Chen Ling-Ling, Gao Feng
Laboratory for Computational Biology, Shandong Provincial Research Center for Bioinformatic Engineering and Techniques, Shandong University of Technology, Zibo, China.
FEBS J. 2005 Jul;272(13):3328-36. doi: 10.1111/j.1742-4658.2005.04748.x.

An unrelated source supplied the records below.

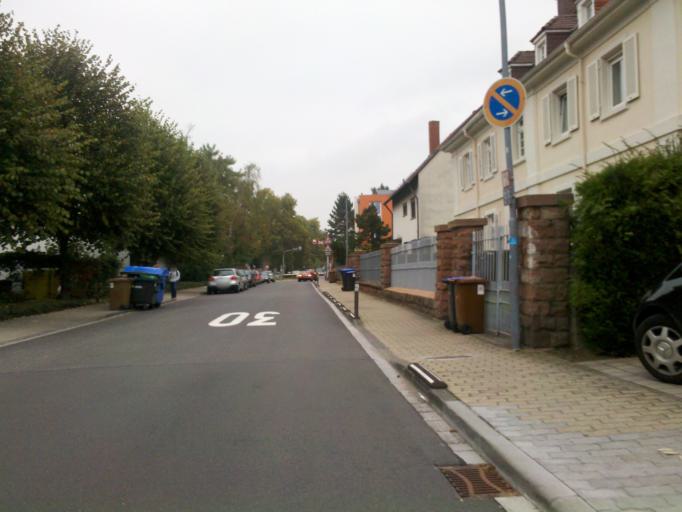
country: DE
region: Baden-Wuerttemberg
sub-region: Karlsruhe Region
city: Eppelheim
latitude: 49.4194
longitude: 8.6476
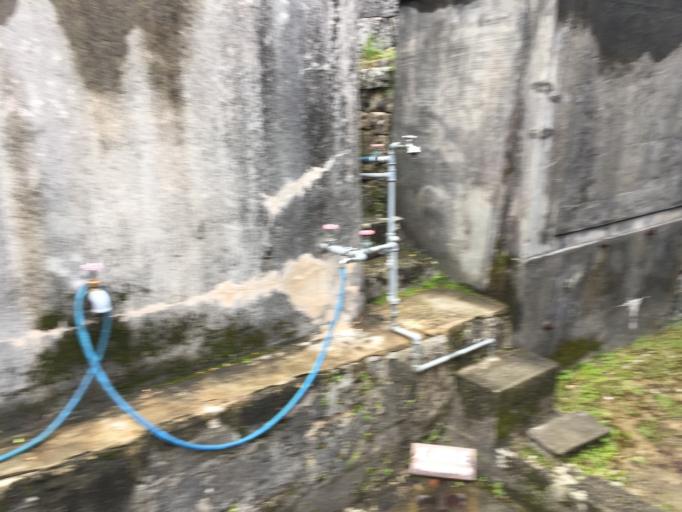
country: JP
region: Okinawa
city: Chatan
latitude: 26.2899
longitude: 127.8006
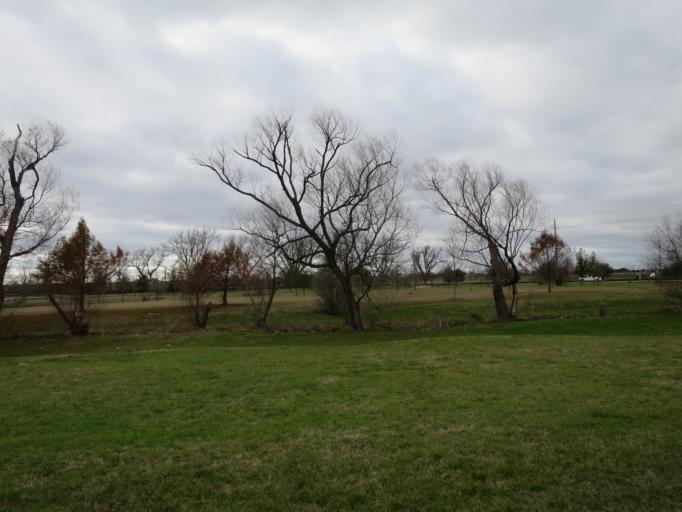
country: US
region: Texas
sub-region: Williamson County
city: Round Rock
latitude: 30.5428
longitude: -97.6279
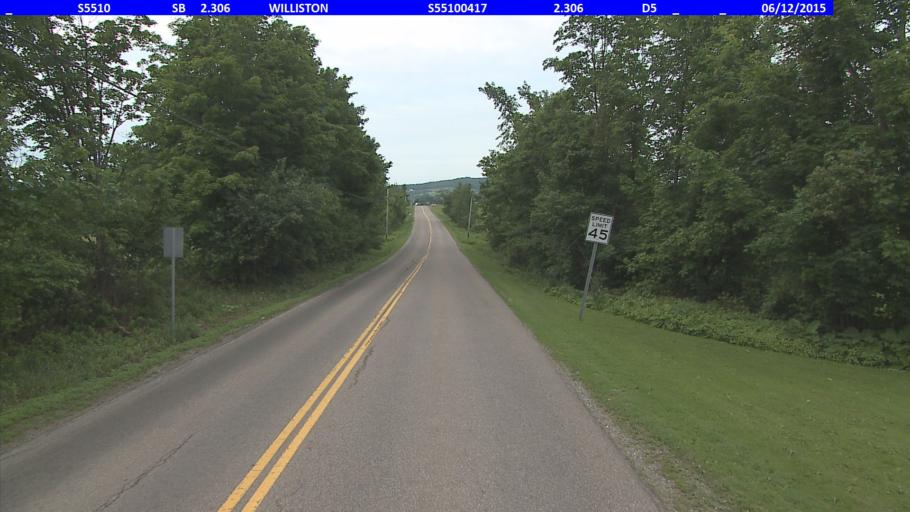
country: US
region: Vermont
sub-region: Chittenden County
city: Williston
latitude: 44.4050
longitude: -73.0902
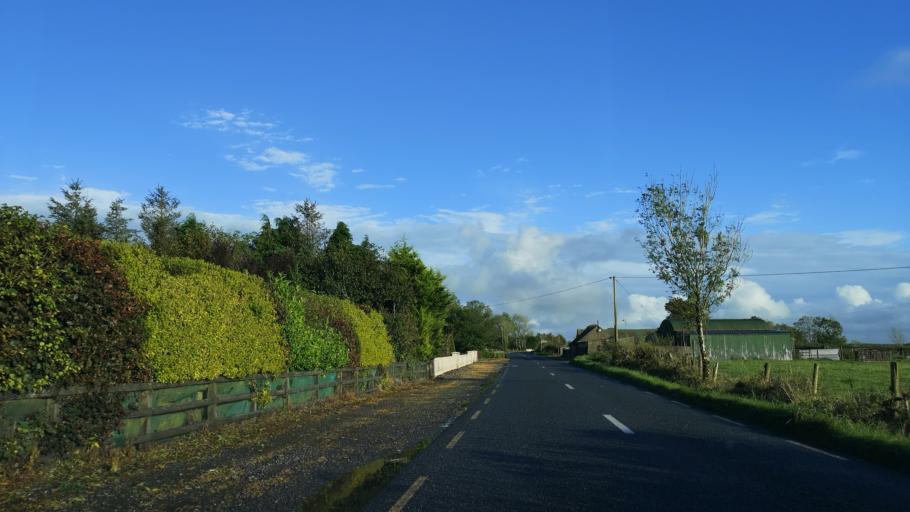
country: IE
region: Connaught
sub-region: Roscommon
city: Castlerea
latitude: 53.8088
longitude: -8.5173
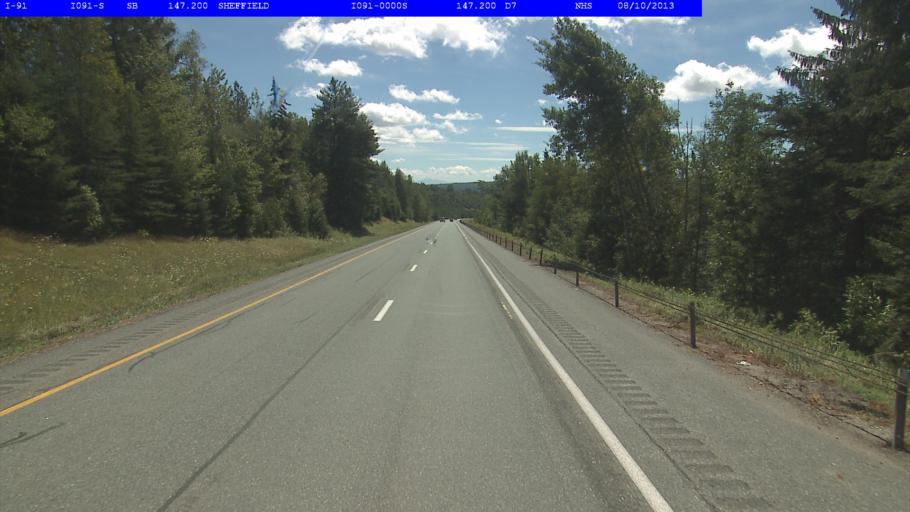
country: US
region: Vermont
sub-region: Caledonia County
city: Lyndonville
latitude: 44.6247
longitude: -72.1271
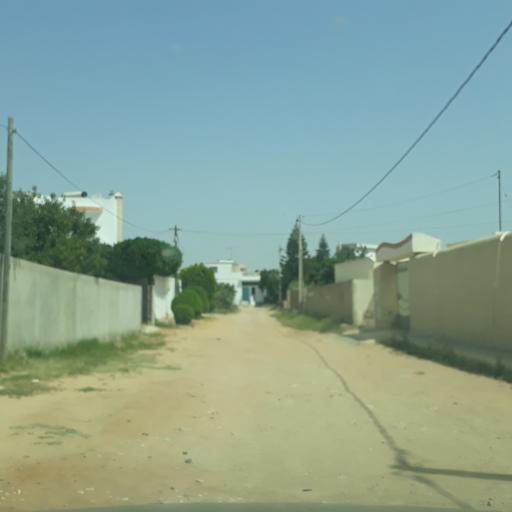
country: TN
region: Safaqis
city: Al Qarmadah
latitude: 34.7971
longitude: 10.7628
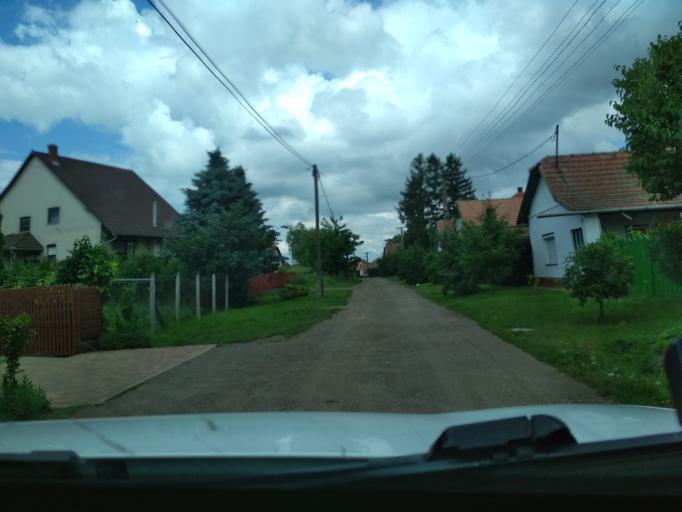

Eukaryotic genomes are composed of isochores, i.e. long sequences relatively homogeneous in GC content. In this paper, the isochore structure of Arabidopsis thaliana genome has been studied using a windowless technique based on the Z curve method and intuitive curves are drawn for all the five chromosomes. Using these curves, we can calculate the GC content at any resolution, even at the base level. It is observed that all the five chromosomes are composed of several GC-rich and AT-rich regions alternatively. Usually, these regions, named 'isochore-like regions', have large fluctuations in the GC content. Five isochores with little fluctuations are also observed. Detailed analyses have been performed for these isochores. A GC-rich 'isochore-like region' and a GC-isochore in chromosome II and IV, respectively, are the nucleolar organizer regions (NORs), and genes located in the two regions prefer to use GC-ending codons. Another GC-isochore located in chromosome II is a mitochondrial DNA insertion region, the position and size of this region is precisely predicted by the current method. The amino acid usage and codon preference of genes in this organellar-to-nuclear transfer region show significant difference from other regions. Moreover, the centromeres are located in GC-rich 'isochore-like regions' in all the five chromosomes. The current method can provide a useful tool for analyzing whole genomic sequences of eukaryotes.
真核生物基因组由等密度区组成,即GC含量相对均匀的长序列。本文采用基于Z曲线法的无窗口技术研究了拟南芥基因组的等密度区结构,并绘制了所有五条染色体的直观曲线。利用这些曲线,我们可以在任何分辨率下计算GC含量,甚至在碱基水平。观察到所有五条染色体均由几个富含GC和富含AT的区域交替组成。通常,这些区域被称为“类等密度区”,其GC含量波动较大。还观察到五个波动较小的等密度区。对这些等密度区进行了详细分析。分别位于染色体II和IV中的一个富含GC的“类等密度区”和一个GC等密度区是核仁组织区(NORs),位于这两个区域的基因倾向于使用以GC结尾的密码子。位于染色体II中的另一个GC等密度区是线粒体DNA插入区,该区域的位置和大小可通过当前方法精确预测。该细胞器到细胞核转移区域中基因的氨基酸使用和密码子偏好与其他区域存在显著差异。此外,所有五条染色体的着丝粒都位于富含GC的“类等密度区”。当前方法可为分析真核生物的全基因组序列提供有用工具。